Last I checked, they had two different possible offers: 1) mobile data only ($9 for 2GB), or 2) a full US/UK identity (phone number), with data & incoming voice/text, for ~$60 USD worth of bitcoin. It took less than 5 minutes to pay and get it setup, merely having to scan a QR code for an eSim card. Extremely impressive!
4) Whether downloading applications from F-Droid or the Aurora app store, check potential privacy concerns.
Privacy being a critically important feature of CalyxOS and The GhostPhone, I also found the “potential privacy concerns” sections in the F-Droid and Aurora app stores extremely valuable. They may point out Google dependencies/trackers (which can be fulfilled anonymously by MicroG), IP/location trackers, etc.
When you’re going to download an app, always click on that respective section to be safe.
5) The WhitePhone & The BlackPhone
The first GhostPhone I got was loaded with a brand new, unassociated number from Silent.Link, and one in which I setup a different identity of sort: what I’m calling “The BlackPhone.” That said, I still had this old SpyPhone number associated with Telegram and Signal that I was not ready to forego yet – this led to a new potentiality.
If I’m going to have to have this number associated with my “given name”/identity, then it may as well be on the most secure device possible – hence, “The WhitePhone.”
Thankfully, since these phones are less than a few hundred USD a piece, such a setup is possible, and plus, I’ve found that I really only need to fire up The BlackPhone a couple/few times a week. Overall, I’m extremely happy with how this digital Second Realm setup is coming together…and this isn’t even taking into account the FreedomBoxes/P.A.Z.NIA Lbry’s that are incoming, that will put another security layer between you and your ISP!

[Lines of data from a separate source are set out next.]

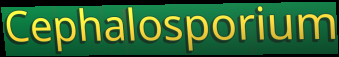
Cephalosporium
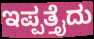
ಇಪ್ಪತ್ತೈದು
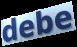
debe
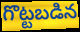
గొట్టబడిన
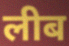
लीब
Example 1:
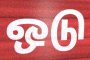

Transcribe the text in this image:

ஒடு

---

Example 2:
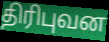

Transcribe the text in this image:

திரிபுவன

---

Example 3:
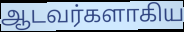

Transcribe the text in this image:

ஆடவர்களாகிய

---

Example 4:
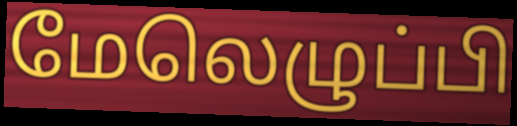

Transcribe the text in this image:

மேலெழுப்பி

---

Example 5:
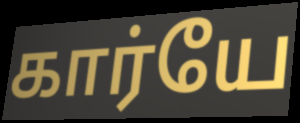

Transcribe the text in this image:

கார்யே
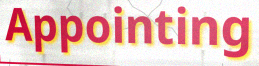
Appointing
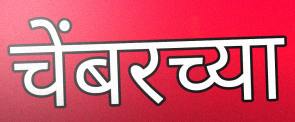
चेंबरच्या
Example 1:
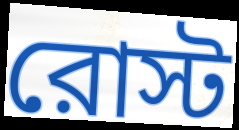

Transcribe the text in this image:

রোস্ট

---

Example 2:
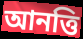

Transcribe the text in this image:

আনত্তি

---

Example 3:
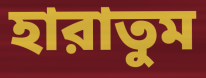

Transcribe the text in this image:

হারাতুম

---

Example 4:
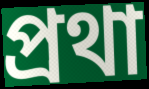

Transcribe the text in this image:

প্রথা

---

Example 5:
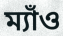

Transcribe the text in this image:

ম্যাঁও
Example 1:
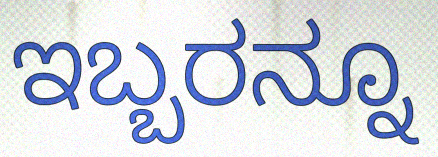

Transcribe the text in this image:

ಇಬ್ಬರನ್ನೂ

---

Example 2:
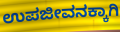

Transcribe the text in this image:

ಉಪಜೀವನಕ್ಕಾಗಿ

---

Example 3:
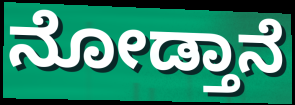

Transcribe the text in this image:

ನೋಡ್ತಾನೆ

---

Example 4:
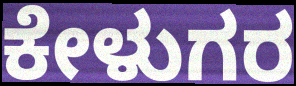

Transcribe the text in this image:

ಕೇಳುಗರ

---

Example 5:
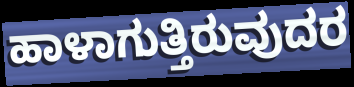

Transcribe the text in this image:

ಹಾಳಾಗುತ್ತಿರುವುದರ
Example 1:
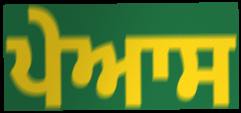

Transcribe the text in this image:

ਪੇਆਸ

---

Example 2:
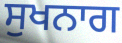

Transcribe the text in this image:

ਸੁਖਨਾਗ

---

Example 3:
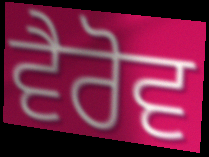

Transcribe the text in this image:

ਵੈਰੋਵ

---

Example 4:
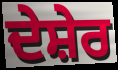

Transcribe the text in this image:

ਦੇਸ਼ੇਰ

6) Enjoy more privacy and security in the digital Second Realm!
I could go on, but since this is a “Quick Start Guide,” I’ll leave it there for now. Of course, these principles could be transferred over to your own “hacked” device with Graphene, Lineage, or whatever other OS suits you.
After taking these quite easy steps, your security culture in the digital realm will increase drastically…but of course, always keep in mind your browsing behavior and the prevalence & extent of the surveillance state today.
Don’t get complacent, but at the same time, take note of this big win. For as Smuggler and XYZ put it in Second Realm: Book on Strategy:
We protect our secrets, we value them. Protecting our privacy becomes second nature to us, liberating us from the prying eyes of our enemies. But our privacy is also a key symbol for the autonomy we live. We are taking back what a totalitarian outer world wants to steal from us. What fences are to atoms, data privacy technology is to bits and bytes. We claim that both are owned by us alone: This is our place.
See you in the digital Second Realm!